One of our IT guys here at work says that installing very new versions of most distros onto old computers is usually not a good idea. He didn't have time to explain this theory so he just left me hanging. Is he maybe refering to lack of HD space or RAM? Is this line of thought sound? Thoughts?
A little background: Someone else offered me a new copy of Suse 9.1 he is not using. That is what prompted the comment in the first place.
It depends what you want to do. Like most new systems the programs tend to be fatter and require more resources as they are capable of much more.
Installing a light distro such as slackware shouldn't cause a problem especially if you don't need a graphical environment.
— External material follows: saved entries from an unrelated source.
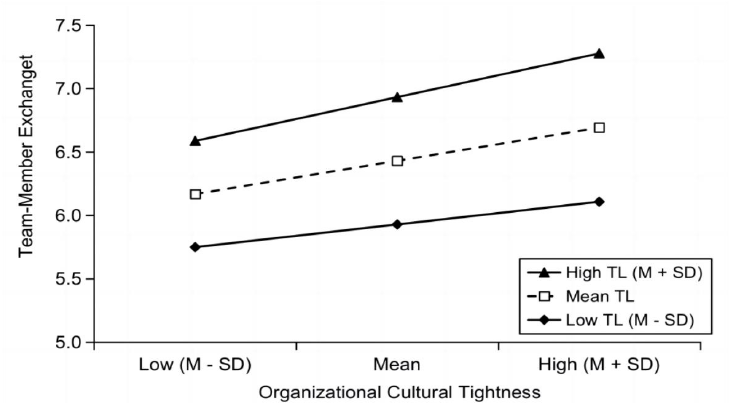
Figure 3. Simple slope analysis diagram.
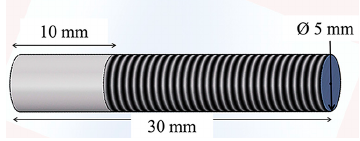
Figure 2 . Dimensions of the threaded rivet (M5) used in this work.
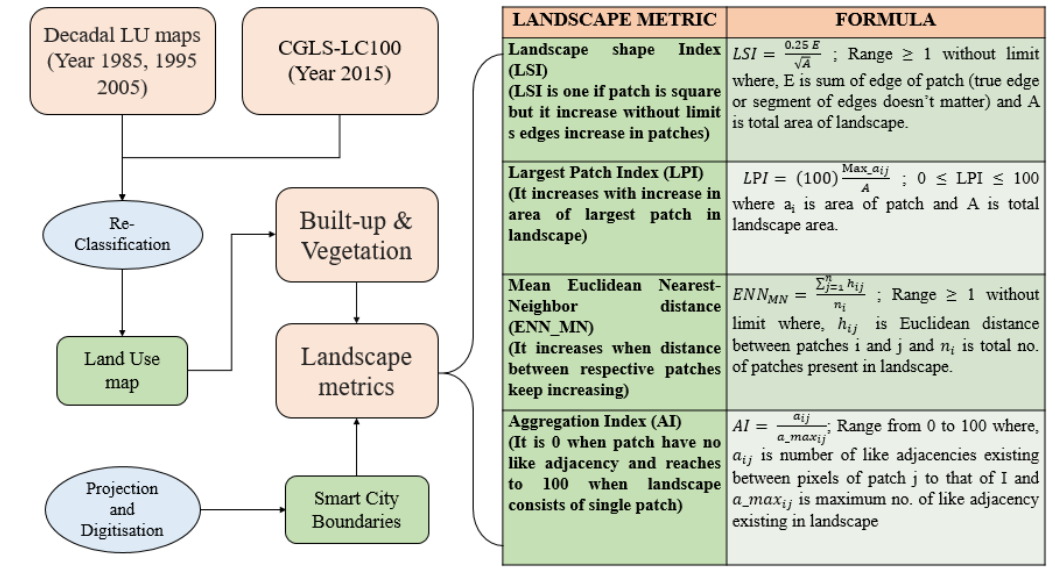
Figure 2 . Flow chart showing methodology used in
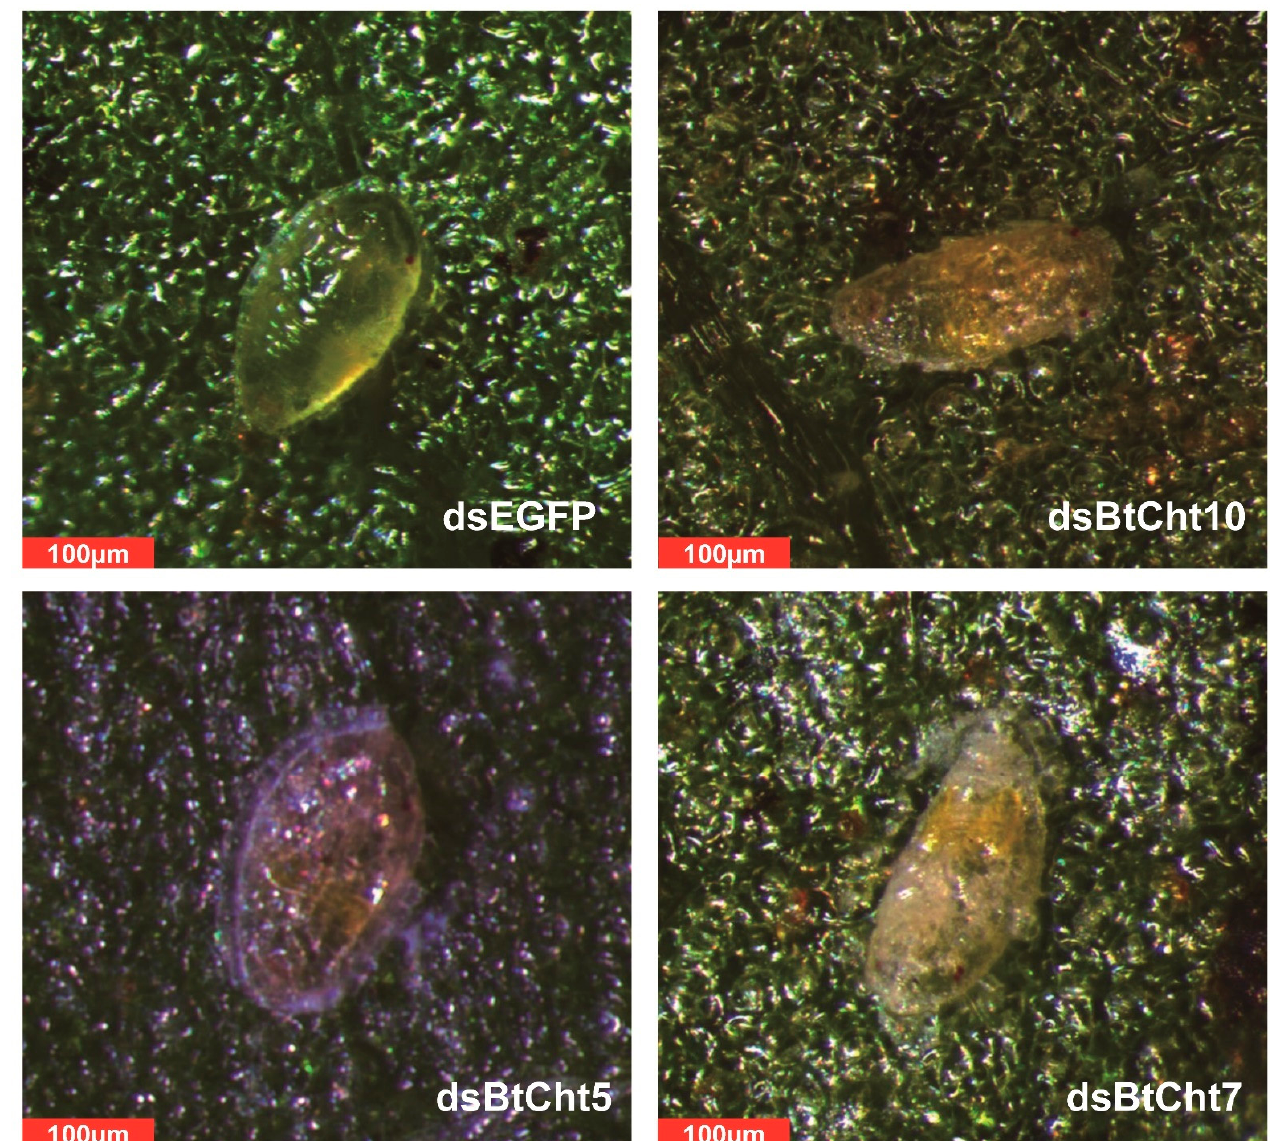
Figure 7. Lethal phenotypes of nymphs treated with dsRNA for B. tabaci chitinases (BtChts). dsRNA targeting gene of enhanced green fluorescent protein (EGFP) was used as negative control. Nymphs treated with ds BtCht10 , ds BtCht5 and ds BtCht7 exhibited similar phenotypes and high mortality.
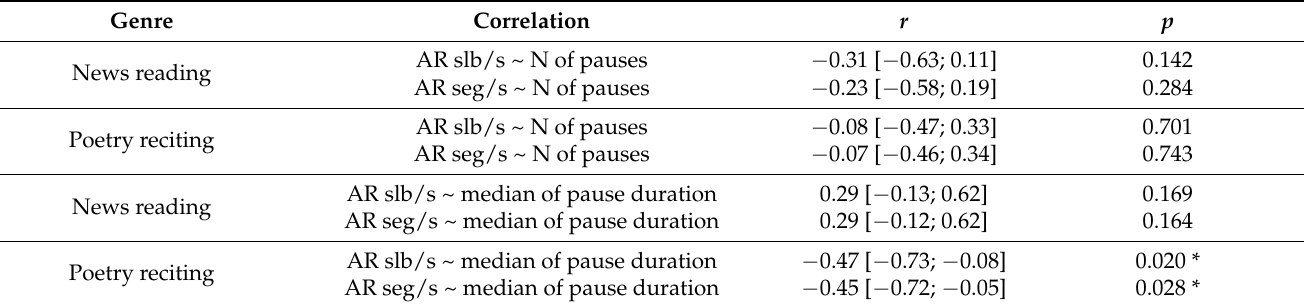
Table 3. Pearson’s correlations between the speaker tempo and the frequency or duration of pauses per speaker in two genres. Coefficients (incl. 95% CIs) and their associated p -values are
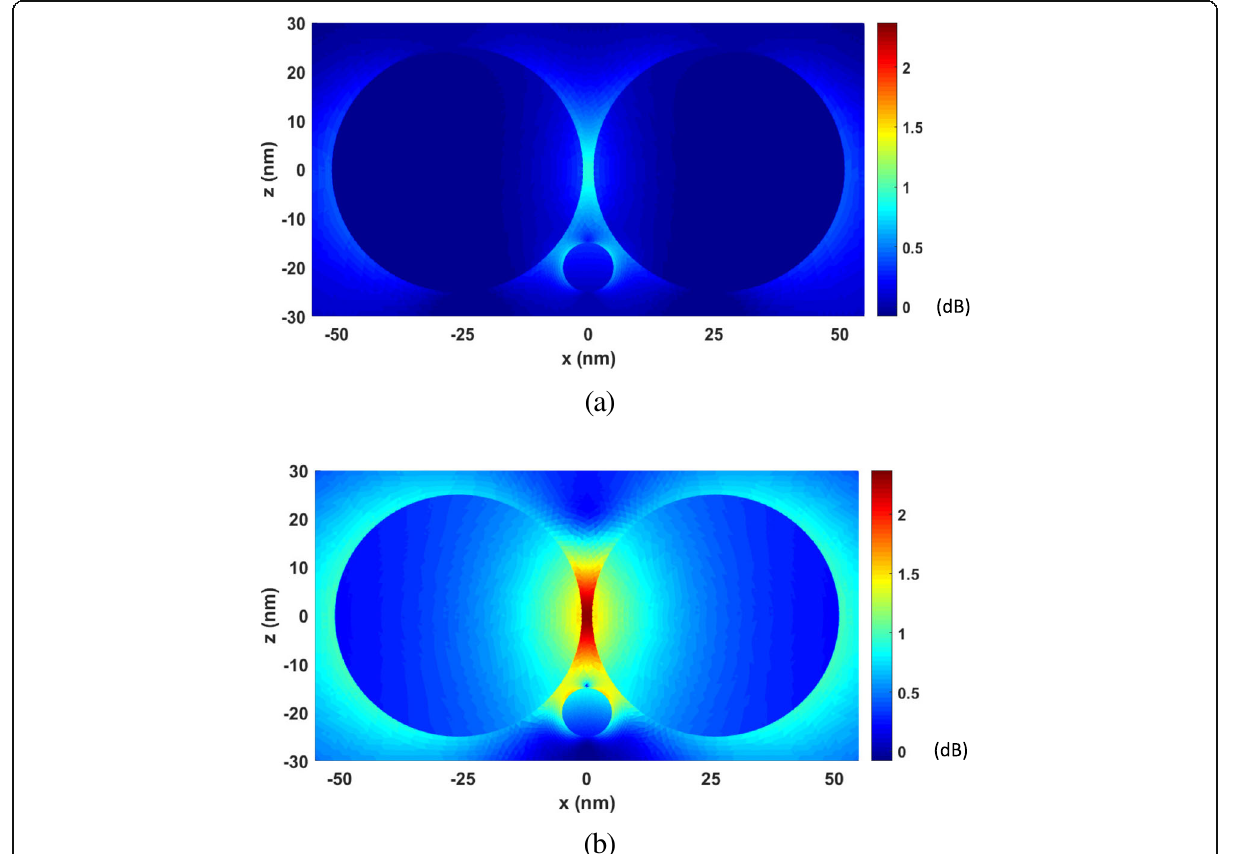
Fig. 7 The electric field enhancement distributions on the xoz plane for the system of gold nanosphere dimer. a λ = 300 nm (non-resonance wavelength). b λ = 472 nm (resonance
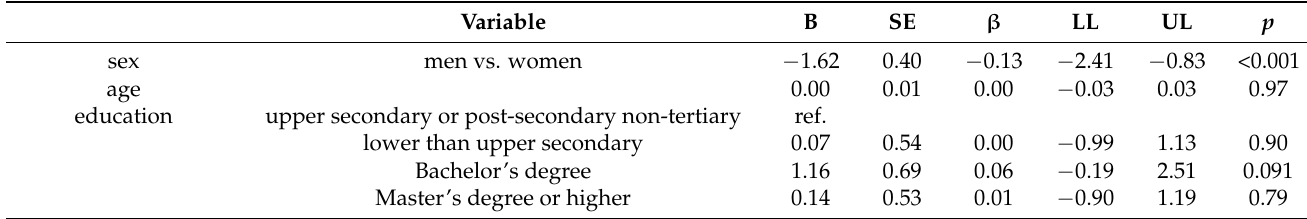
Table 3. Univariate linear regression modelling for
If you want to run a full desktop with Mozilla and OpenOffice then I'm afraid you won't have much luck.
I felt lazy so I didn't read everyone's replies, sorry if this is repeated. Most new distros won't run on older hardware because they have bloated software. The desktop enviroments KDE and GNOME require at least 128MB RAM to run smoothly and OpenOffice needs at least 192MB.
However not all is lost. Try VectorLinux. I run it on the laptop below with no problems and It's up to date. In fact it has a 2.6 series kernel. It's based on Slackware 9.1. It's not impossible to run a new linux distro, you just have to find one where the developers took the time to make it light and fast.
PS the current version of VL is 4.3. 5.0 is just starting testing and probably shouldn't be tried by the faint of heart. You can also try Damn Small Linux.
I have equivalent hardware (see "What can you do in Linux that you can't do in Windows" thread). And I always use the most recent distribution I can, because the most bugs will be fixed in the old features. And new features... if I don't want them, I don't use them!
Just choose the window manager, the file manager, the web browser, the mail client... according to the PC's power.
Distribution: K/Ubuntu 10.04/12.04, Scientific Linux 6.3, Android-x86, Maemo
A live distro might be a good choice, but many of them are geared to run on newer models. If you can find one that doesn't use Gnome or KDE as its GUI, then you might be in luck. There are several light window managers out there that are very accomodating to dated systems.
Ok. I actually got Debian 3.1 (Sarge) running on the K6/2 machine with Fluxbox. It actually works pretty good and is relatively fast for such an old machine. I just need to sort out the sound issues and find a decent MP3 player and that one will be set! Thanks for all the support!
I have an old PII with 64 RAM and I could not get any of the newest distros (even with fluxbox) to work efficiently - SuSE no way, Slack 10 was intolerably sluggish, yoper 2.1 was coughing like me granpa and Knoppix 3.6 would just take ages to start, if at all. But I didn't try Debian...
Note that contrary to popular belief (probably because fluxbox *is* popular), fluxbox is not one of the lightest window managers. IceWM, fvwm, and Matchbox are lighter and very good, not even speaking of Ion, Ratpoison, and others that are lighter but you probably don't want to try.
Originally posted by theYinYeti Note that contrary to popular belief (probably because fluxbox *is* popular), fluxbox is not one of the lightest window managers. IceWM, fvwm, and Matchbox are lighter and very good, not even speaking of Ion, Ratpoison, and others that are lighter but you probably don't want to try.
Being a complete Newbie, I have no preferences yet. I will probably try several before I settle on one. I got fluxbox because, as you said, it has a Reputation for being a Lite window manager. I will probably give the others a try as soon as I get the sound issues straightened out.